— Your task —
Copy every one of the records below line by line, leaving each character as it appears.

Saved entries
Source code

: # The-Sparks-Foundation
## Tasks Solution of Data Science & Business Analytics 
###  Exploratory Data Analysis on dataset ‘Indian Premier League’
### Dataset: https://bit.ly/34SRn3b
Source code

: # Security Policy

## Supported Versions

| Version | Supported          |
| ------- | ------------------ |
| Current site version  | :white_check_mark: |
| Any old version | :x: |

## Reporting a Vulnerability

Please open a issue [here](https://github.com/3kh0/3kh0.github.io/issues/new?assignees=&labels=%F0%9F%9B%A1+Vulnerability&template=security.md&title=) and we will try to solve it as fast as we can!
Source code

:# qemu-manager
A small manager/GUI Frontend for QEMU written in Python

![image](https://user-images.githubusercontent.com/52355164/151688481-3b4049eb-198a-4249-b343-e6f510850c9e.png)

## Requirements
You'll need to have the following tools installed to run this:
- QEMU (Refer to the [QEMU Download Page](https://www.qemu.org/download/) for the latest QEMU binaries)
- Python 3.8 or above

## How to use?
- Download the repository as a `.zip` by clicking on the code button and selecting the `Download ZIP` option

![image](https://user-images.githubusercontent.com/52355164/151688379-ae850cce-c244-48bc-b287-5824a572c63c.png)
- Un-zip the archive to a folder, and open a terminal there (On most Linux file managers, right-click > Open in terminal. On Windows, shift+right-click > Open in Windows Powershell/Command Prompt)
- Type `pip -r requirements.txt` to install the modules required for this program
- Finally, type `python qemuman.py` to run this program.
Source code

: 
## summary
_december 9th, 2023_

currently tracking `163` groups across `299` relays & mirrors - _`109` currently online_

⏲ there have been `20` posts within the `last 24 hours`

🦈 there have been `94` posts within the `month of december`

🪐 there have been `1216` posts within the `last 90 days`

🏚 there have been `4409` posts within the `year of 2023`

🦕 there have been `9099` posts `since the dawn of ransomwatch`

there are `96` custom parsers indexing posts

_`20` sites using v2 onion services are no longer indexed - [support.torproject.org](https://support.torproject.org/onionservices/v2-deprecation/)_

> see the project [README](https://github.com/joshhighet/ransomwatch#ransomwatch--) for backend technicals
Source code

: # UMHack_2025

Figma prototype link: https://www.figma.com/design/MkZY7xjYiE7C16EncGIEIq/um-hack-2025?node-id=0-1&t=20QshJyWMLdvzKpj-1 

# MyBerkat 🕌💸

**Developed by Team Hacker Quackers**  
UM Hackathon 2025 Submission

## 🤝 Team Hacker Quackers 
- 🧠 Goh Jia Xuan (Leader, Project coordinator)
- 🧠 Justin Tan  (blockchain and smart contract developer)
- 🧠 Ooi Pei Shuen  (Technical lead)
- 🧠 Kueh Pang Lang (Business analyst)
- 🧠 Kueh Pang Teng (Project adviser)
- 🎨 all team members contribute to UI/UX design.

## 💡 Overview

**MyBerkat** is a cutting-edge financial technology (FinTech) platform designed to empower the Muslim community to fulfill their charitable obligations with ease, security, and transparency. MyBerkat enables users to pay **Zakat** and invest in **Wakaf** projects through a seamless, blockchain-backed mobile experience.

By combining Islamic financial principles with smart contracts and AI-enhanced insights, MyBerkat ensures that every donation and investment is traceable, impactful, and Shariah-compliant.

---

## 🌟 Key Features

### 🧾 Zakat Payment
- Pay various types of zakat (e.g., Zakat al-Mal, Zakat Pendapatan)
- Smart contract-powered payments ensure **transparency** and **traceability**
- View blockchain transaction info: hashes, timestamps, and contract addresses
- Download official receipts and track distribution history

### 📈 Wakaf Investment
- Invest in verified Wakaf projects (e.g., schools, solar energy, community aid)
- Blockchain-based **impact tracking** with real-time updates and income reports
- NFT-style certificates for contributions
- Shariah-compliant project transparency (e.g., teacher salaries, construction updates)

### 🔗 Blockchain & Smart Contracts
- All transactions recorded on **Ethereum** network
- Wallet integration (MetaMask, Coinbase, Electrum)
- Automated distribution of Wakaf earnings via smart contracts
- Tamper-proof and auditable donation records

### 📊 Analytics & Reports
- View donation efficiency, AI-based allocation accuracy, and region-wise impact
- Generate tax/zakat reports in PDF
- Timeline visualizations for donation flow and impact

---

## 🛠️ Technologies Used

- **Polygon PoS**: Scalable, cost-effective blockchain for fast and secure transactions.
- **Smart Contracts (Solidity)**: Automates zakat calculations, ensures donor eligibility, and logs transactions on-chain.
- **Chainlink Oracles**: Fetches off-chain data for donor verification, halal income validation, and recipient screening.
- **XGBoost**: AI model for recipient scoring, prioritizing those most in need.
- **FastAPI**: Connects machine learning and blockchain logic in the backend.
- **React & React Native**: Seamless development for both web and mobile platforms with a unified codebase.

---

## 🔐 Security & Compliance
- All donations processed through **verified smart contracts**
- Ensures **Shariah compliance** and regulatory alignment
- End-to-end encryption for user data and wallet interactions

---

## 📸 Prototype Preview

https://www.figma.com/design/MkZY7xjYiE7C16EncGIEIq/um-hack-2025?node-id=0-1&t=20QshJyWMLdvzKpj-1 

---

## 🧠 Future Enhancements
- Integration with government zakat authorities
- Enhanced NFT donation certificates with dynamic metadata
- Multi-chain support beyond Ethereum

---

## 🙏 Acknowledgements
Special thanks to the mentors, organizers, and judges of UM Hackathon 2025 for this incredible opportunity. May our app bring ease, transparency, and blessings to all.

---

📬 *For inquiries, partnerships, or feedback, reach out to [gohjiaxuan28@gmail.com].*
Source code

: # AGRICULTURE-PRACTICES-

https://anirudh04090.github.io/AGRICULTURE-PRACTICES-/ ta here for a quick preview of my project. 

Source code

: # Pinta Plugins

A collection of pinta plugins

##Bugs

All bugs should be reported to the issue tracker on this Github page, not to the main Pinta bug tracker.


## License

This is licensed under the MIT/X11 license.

— Answer area —
Source code

: # The-Sparks-Foundation
## Tasks Solution of Data Science & Business Analytics 
###  Exploratory Data Analysis on dataset ‘Indian Premier League’
### Dataset: https://bit.ly/34SRn3b
Source code

: # Security Policy

## Supported Versions

| Version | Supported          |
| ------- | ------------------ |
| Current site version  | :white_check_mark: |
| Any old version | :x: |

## Reporting a Vulnerability

Please open a issue [here](https://github.com/3kh0/3kh0.github.io/issues/new?assignees=&labels=%F0%9F%9B%A1+Vulnerability&template=security.md&title=) and we will try to solve it as fast as we can!
Source code

:# qemu-manager
A small manager/GUI Frontend for QEMU written in Python

![image](https://user-images.githubusercontent.com/52355164/151688481-3b4049eb-198a-4249-b343-e6f510850c9e.png)

## Requirements
You'll need to have the following tools installed to run this:
- QEMU (Refer to the [QEMU Download Page](https://www.qemu.org/download/) for the latest QEMU binaries)
- Python 3.8 or above

## How to use?
- Download the repository as a `.zip` by clicking on the code button and selecting the `Download ZIP` option

![image](https://user-images.githubusercontent.com/52355164/151688379-ae850cce-c244-48bc-b287-5824a572c63c.png)
- Un-zip the archive to a folder, and open a terminal there (On most Linux file managers, right-click > Open in terminal. On Windows, shift+right-click > Open in Windows Powershell/Command Prompt)
- Type `pip -r requirements.txt` to install the modules required for this program
- Finally, type `python qemuman.py` to run this program.
Source code

: 
## summary
_december 9th, 2023_

currently tracking `163` groups across `299` relays & mirrors - _`109` currently online_

⏲ there have been `20` posts within the `last 24 hours`

🦈 there have been `94` posts within the `month of december`

🪐 there have been `1216` posts within the `last 90 days`

🏚 there have been `4409` posts within the `year of 2023`

🦕 there have been `9099` posts `since the dawn of ransomwatch`

there are `96` custom parsers indexing posts

_`20` sites using v2 onion services are no longer indexed - [support.torproject.org](https://support.torproject.org/onionservices/v2-deprecation/)_

> see the project [README](https://github.com/joshhighet/ransomwatch#ransomwatch--) for backend technicals
Source code

: # UMHack_2025

Figma prototype link: https://www.figma.com/design/MkZY7xjYiE7C16EncGIEIq/um-hack-2025?node-id=0-1&t=20QshJyWMLdvzKpj-1 

# MyBerkat 🕌💸

**Developed by Team Hacker Quackers**  
UM Hackathon 2025 Submission

## 🤝 Team Hacker Quackers 
- 🧠 Goh Jia Xuan (Leader, Project coordinator)
- 🧠 Justin Tan  (blockchain and smart contract developer)
- 🧠 Ooi Pei Shuen  (Technical lead)
- 🧠 Kueh Pang Lang (Business analyst)
- 🧠 Kueh Pang Teng (Project adviser)
- 🎨 all team members contribute to UI/UX design.

## 💡 Overview

**MyBerkat** is a cutting-edge financial technology (FinTech) platform designed to empower the Muslim community to fulfill their charitable obligations with ease, security, and transparency. MyBerkat enables users to pay **Zakat** and invest in **Wakaf** projects through a seamless, blockchain-backed mobile experience.

By combining Islamic financial principles with smart contracts and AI-enhanced insights, MyBerkat ensures that every donation and investment is traceable, impactful, and Shariah-compliant.

---

## 🌟 Key Features

### 🧾 Zakat Payment
- Pay various types of zakat (e.g., Zakat al-Mal, Zakat Pendapatan)
- Smart contract-powered payments ensure **transparency** and **traceability**
- View blockchain transaction info: hashes, timestamps, and contract addresses
- Download official receipts and track distribution history

### 📈 Wakaf Investment
- Invest in verified Wakaf projects (e.g., schools, solar energy, community aid)
- Blockchain-based **impact tracking** with real-time updates and income reports
- NFT-style certificates for contributions
- Shariah-compliant project transparency (e.g., teacher salaries, construction updates)

### 🔗 Blockchain & Smart Contracts
- All transactions recorded on **Ethereum** network
- Wallet integration (MetaMask, Coinbase, Electrum)
- Automated distribution of Wakaf earnings via smart contracts
- Tamper-proof and auditable donation records

### 📊 Analytics & Reports
- View donation efficiency, AI-based allocation accuracy, and region-wise impact
- Generate tax/zakat reports in PDF
- Timeline visualizations for donation flow and impact

---

## 🛠️ Technologies Used

- **Polygon PoS**: Scalable, cost-effective blockchain for fast and secure transactions.
- **Smart Contracts (Solidity)**: Automates zakat calculations, ensures donor eligibility, and logs transactions on-chain.
- **Chainlink Oracles**: Fetches off-chain data for donor verification, halal income validation, and recipient screening.
- **XGBoost**: AI model for recipient scoring, prioritizing those most in need.
- **FastAPI**: Connects machine learning and blockchain logic in the backend.
- **React & React Native**: Seamless development for both web and mobile platforms with a unified codebase.

---

## 🔐 Security & Compliance
- All donations processed through **verified smart contracts**
- Ensures **Shariah compliance** and regulatory alignment
- End-to-end encryption for user data and wallet interactions

---

## 📸 Prototype Preview

https://www.figma.com/design/MkZY7xjYiE7C16EncGIEIq/um-hack-2025?node-id=0-1&t=20QshJyWMLdvzKpj-1 

---

## 🧠 Future Enhancements
- Integration with government zakat authorities
- Enhanced NFT donation certificates with dynamic metadata
- Multi-chain support beyond Ethereum

---

## 🙏 Acknowledgements
Special thanks to the mentors, organizers, and judges of UM Hackathon 2025 for this incredible opportunity. May our app bring ease, transparency, and blessings to all.

---

📬 *For inquiries, partnerships, or feedback, reach out to [gohjiaxuan28@gmail.com].*
Source code

: # AGRICULTURE-PRACTICES-

https://anirudh04090.github.io/AGRICULTURE-PRACTICES-/ ta here for a quick preview of my project. 

Source code

: # Pinta Plugins

A collection of pinta plugins

##Bugs

All bugs should be reported to the issue tracker on this Github page, not to the main Pinta bug tracker.


## License

This is licensed under the MIT/X11 license.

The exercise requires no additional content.